▶ [RAW DATA]
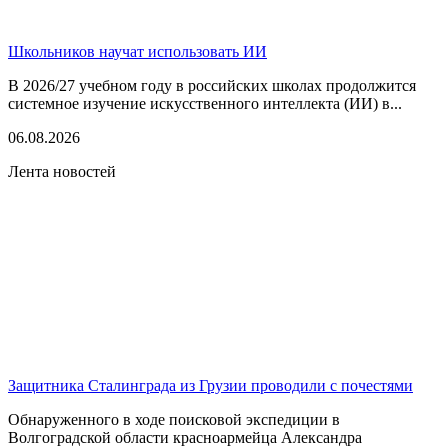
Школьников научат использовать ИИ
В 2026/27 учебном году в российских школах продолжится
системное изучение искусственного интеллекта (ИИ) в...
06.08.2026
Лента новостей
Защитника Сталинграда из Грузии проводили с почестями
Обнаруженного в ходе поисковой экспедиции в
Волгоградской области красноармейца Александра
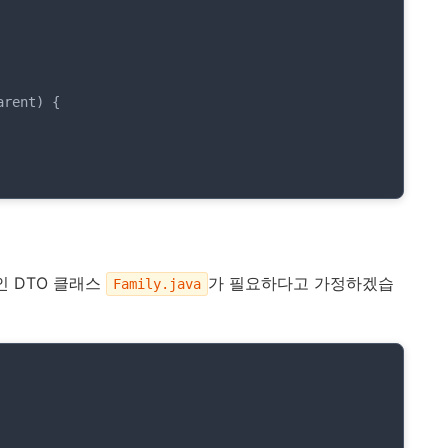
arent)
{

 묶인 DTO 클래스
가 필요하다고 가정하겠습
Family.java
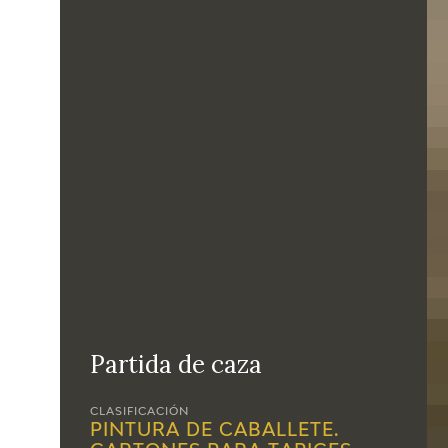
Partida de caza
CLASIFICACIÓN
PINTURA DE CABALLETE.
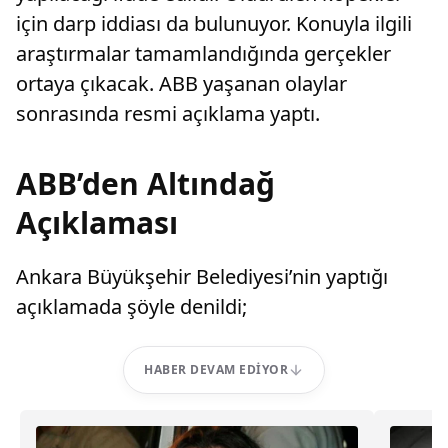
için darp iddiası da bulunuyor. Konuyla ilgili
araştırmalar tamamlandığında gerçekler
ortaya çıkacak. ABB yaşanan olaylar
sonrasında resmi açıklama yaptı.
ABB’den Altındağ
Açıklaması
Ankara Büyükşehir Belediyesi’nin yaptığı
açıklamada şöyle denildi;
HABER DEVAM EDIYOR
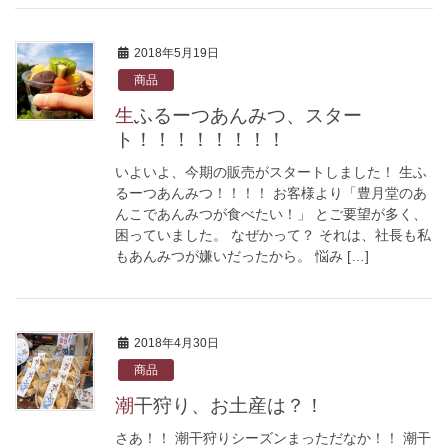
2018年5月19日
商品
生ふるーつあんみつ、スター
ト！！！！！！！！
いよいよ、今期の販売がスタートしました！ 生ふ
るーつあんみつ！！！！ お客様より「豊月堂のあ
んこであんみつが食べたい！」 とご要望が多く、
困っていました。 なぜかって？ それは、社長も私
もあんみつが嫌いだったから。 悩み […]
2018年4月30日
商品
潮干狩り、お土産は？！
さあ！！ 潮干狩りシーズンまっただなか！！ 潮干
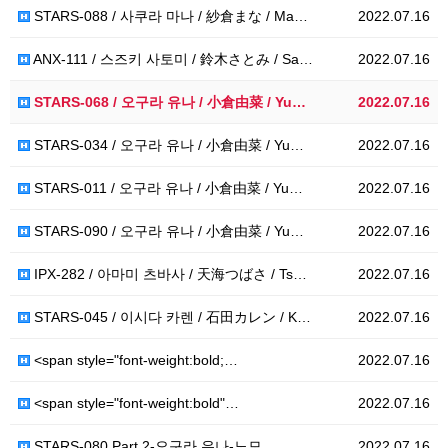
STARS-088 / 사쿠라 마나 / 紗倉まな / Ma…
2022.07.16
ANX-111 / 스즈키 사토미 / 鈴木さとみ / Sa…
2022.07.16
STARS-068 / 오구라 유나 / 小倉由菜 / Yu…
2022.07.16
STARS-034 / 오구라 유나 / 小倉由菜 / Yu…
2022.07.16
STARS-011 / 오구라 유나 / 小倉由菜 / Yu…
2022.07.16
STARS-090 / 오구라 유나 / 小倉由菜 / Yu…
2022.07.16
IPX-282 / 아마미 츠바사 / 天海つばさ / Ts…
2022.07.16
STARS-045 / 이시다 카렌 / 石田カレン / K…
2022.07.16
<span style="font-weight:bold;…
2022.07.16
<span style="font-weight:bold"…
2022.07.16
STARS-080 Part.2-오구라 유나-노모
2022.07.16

▶ [PROBLEM TO SOLVE] Can you transcribe all of the lines above character for character, leaving the pictures out of your answer?

▶ [WRITTEN SOLUTION]
Школьников научат использовать ИИ
В 2026/27 учебном году в российских школах продолжится
системное изучение искусственного интеллекта (ИИ) в...
06.08.2026
Лента новостей
Защитника Сталинграда из Грузии проводили с почестями
Обнаруженного в ходе поисковой экспедиции в
Волгоградской области красноармейца Александра
arent)
{

 묶인 DTO 클래스
가 필요하다고 가정하겠습
Family.java
Partida de caza
CLASIFICACIÓN
PINTURA DE CABALLETE.
için darp iddiası da bulunuyor. Konuyla ilgili
araştırmalar tamamlandığında gerçekler
ortaya çıkacak. ABB yaşanan olaylar
sonrasında resmi açıklama yaptı.
ABB’den Altındağ
Açıklaması
Ankara Büyükşehir Belediyesi’nin yaptığı
açıklamada şöyle denildi;
HABER DEVAM EDIYOR
2018年5月19日
商品
生ふるーつあんみつ、スター
ト！！！！！！！！
いよいよ、今期の販売がスタートしました！ 生ふ
るーつあんみつ！！！！ お客様より「豊月堂のあ
んこであんみつが食べたい！」 とご要望が多く、
困っていました。 なぜかって？ それは、社長も私
もあんみつが嫌いだったから。 悩み […]
2018年4月30日
商品
潮干狩り、お土産は？！
さあ！！ 潮干狩りシーズンまっただなか！！ 潮干
STARS-088 / 사쿠라 마나 / 紗倉まな / Ma…
2022.07.16
ANX-111 / 스즈키 사토미 / 鈴木さとみ / Sa…
2022.07.16
STARS-068 / 오구라 유나 / 小倉由菜 / Yu…
2022.07.16
STARS-034 / 오구라 유나 / 小倉由菜 / Yu…
2022.07.16
STARS-011 / 오구라 유나 / 小倉由菜 / Yu…
2022.07.16
STARS-090 / 오구라 유나 / 小倉由菜 / Yu…
2022.07.16
IPX-282 / 아마미 츠바사 / 天海つばさ / Ts…
2022.07.16
STARS-045 / 이시다 카렌 / 石田カレン / K…
2022.07.16
<span style="font-weight:bold;…
2022.07.16
<span style="font-weight:bold"…
2022.07.16
STARS-080 Part.2-오구라 유나-노모
2022.07.16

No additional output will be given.